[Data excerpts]
========

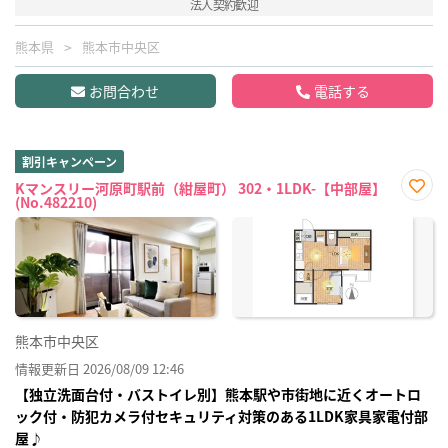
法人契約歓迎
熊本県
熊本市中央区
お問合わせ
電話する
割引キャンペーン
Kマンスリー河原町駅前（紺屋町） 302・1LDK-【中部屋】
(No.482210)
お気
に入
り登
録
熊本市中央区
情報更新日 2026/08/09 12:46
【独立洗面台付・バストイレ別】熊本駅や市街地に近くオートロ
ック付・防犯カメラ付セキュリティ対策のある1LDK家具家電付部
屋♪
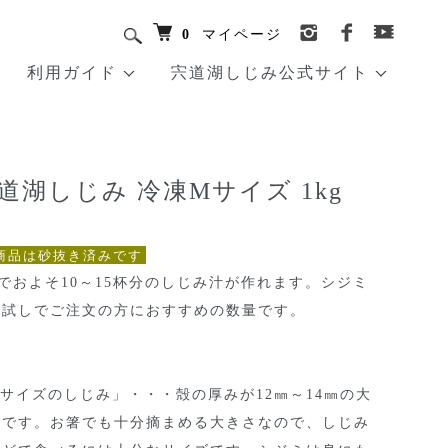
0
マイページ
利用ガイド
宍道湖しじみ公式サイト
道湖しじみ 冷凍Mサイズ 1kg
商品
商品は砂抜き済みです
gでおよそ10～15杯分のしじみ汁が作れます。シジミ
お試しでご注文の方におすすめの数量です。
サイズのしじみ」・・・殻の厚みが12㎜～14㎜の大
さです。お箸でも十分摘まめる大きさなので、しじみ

========

What you are asked to do: Write the data above out again exactly, every line of it, and exclude the pictures.

Written reply:
法人契約歓迎
熊本県
熊本市中央区
お問合わせ
電話する
割引キャンペーン
Kマンスリー河原町駅前（紺屋町） 302・1LDK-【中部屋】
(No.482210)
お気
に入
り登
録
熊本市中央区
情報更新日 2026/08/09 12:46
【独立洗面台付・バストイレ別】熊本駅や市街地に近くオートロ
ック付・防犯カメラ付セキュリティ対策のある1LDK家具家電付部
屋♪
0
マイページ
利用ガイド
宍道湖しじみ公式サイト
道湖しじみ 冷凍Mサイズ 1kg
商品
商品は砂抜き済みです
gでおよそ10～15杯分のしじみ汁が作れます。シジミ
お試しでご注文の方におすすめの数量です。
サイズのしじみ」・・・殻の厚みが12㎜～14㎜の大
さです。お箸でも十分摘まめる大きさなので、しじみ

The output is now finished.